CORTE SUPREMA DE JUSTICIA Radicación n° 44322 CLARA CECILIA DUEÑAS QUEVEDO Magistrada ponente STL12156-2016 Radicación 44322 Acta extraordinaria n° 86 Bogotá, D. C., veintinueve (29) de agosto de dos mil dieciséis (2016). Procede la Sala a pronunciarse, en primera instancia, respecto de la demanda de tutela presentada por SONIA JANETH SANTACRUZ CIFUENTES contra la SALA LABORAL DEL TRIBUNAL SUPERIOR DEL DISTRITO JUDICIAL DE POPAYÁN, el JUZGADO PRIMERO LABORAL DEL CIRCUITO de la misma ciudad y LA NACIÓN – RAMA JUDICIAL, trámite al cual fueron vinculados los intervinientes en el proceso n° 19001-31-05-001-2015-0307-00.
I.
ANTECEDENTES SONIA JANETH SANTACRUZ CIFUENTES instauró acción de tutela con el propósito de obtener el amparo de sus derechos fundamentales a la IGUALDAD, al DEBIDO PROCESO, ACCESO A LA ADMINISTRACIÓN DE JUSTICIA y a lo que denominó « SEGURIDAD JURÍDICA», presuntamente vulnerados por las autoridades judiciales accionadas.
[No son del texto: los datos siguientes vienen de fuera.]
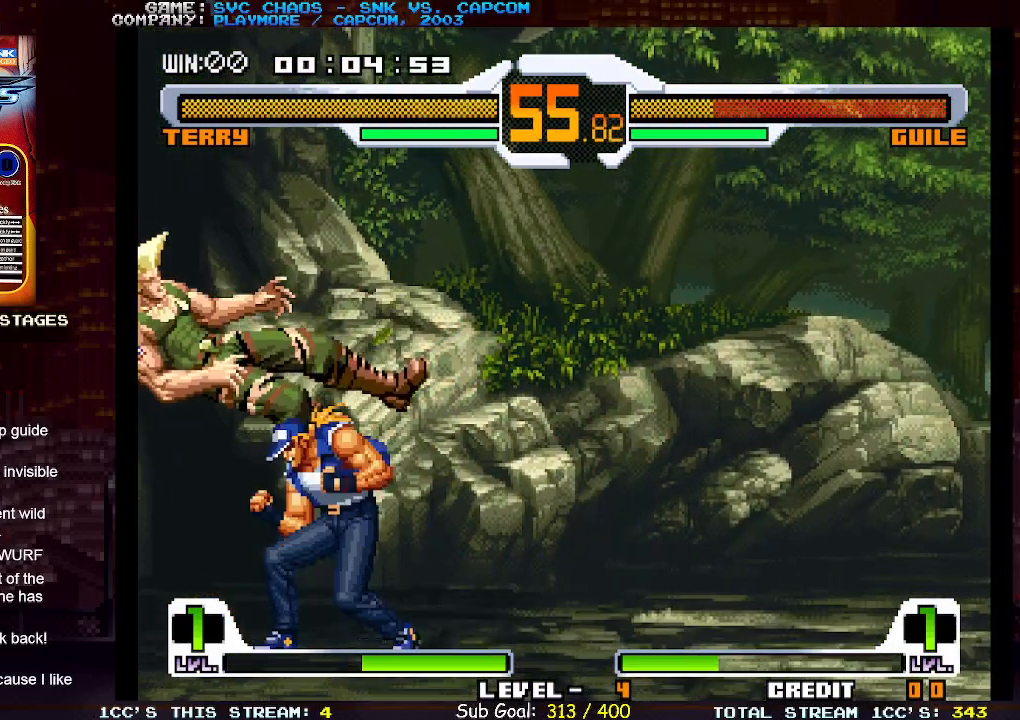
{"buttons": [], "left_stick": "left", "events": [[17, "left_stick", "center"], [100, "left_stick", "left"]]}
Refiere que en el año 2013 inició un proceso ejecutivo laboral en el que pretendió el pago de sus cesantías definitivas y de una sanción moratoria, el cual fue rechazado de plano, porque en la resolución aportada no constaba la obligación en forma expresa, clara y exigible; que por esa razón, presentó una acción de nulidad y restablecimiento del derecho ante la jurisdicción contenciosa administrativa, en la que demandó el oficio de 16 de febrero de 2015, mediante el cual la Secretaría de Educación Municipal de Popayán, en representación del Fondo de Prestaciones Sociales del Magisterio, le negó el reconocimiento de la sanción moratoria descrita en la L. 244/1995, modificada por la L. 1071/2006.
Asevera que dicho juicio correspondió al Juzgado Cuarto Administrativo de Popayán, autoridad que el 30 de julio de 2015 declaró su falta de jurisdicción en el asunto y lo remitió a los Juzgados Laborales, donde a su vez, el Juzgado Primero Laboral de esa ciudad se negó a avocar conocimiento y provocó el conflicto de jurisdicciones, que el 30 de noviembre de 2015 solucionó el Consejo Superior de la Judicatura, quien atribuyó la competencia a los Juzgados Laborales del Circuito y le ordenó conocer al Juzgado Primero Laboral de Popayán, por la vía ejecutiva.
Informa la tutelante que « en aparente cumplimiento a la orden dada por el Consejo Superior», el Juzgado accionado le ordenó adecuar la demanda, mandato que cumplió el 14 de diciembre de 2015 sin éxito, pues el 8 de febrero del año que avanza, dicho despacho negó el mandamiento ejecutivo «insistiendo en que la jurisdicción no es la indicada»; que apeló dicha providencia, pero que ésta fue confirmada por la Sala Laboral del Tribunal de ese Distrito, a través de auto adiado 5 de mayo de 2016.
La accionante cuestiona las decisiones adoptadas por las autoridades judiciales encausadas, ya que «la seguridad jurídica se pierde por completo en este caso ya que al parecer, para los despachos accionados no existe certeza del procedimiento ni de la jurisdicción adecuada para tramitar el asunto y no lograron observar una conducta diferente a la de rebotar el proceso de un lugar a otro para finalmente negarlo, insistiendo en no ser competentes tanto los unos como los otros, afectando gravemente los derechos de mi poderdante, quien tuvo que esperar por cerca de un año para que le fueran pagadas unas cesantías definitivas que debieron ser pagadas en máximo 70 días hábiles (incluyendo el término de ejecutoria) y que cumple por demás con la totalidad de requisitos exigidos por la norma».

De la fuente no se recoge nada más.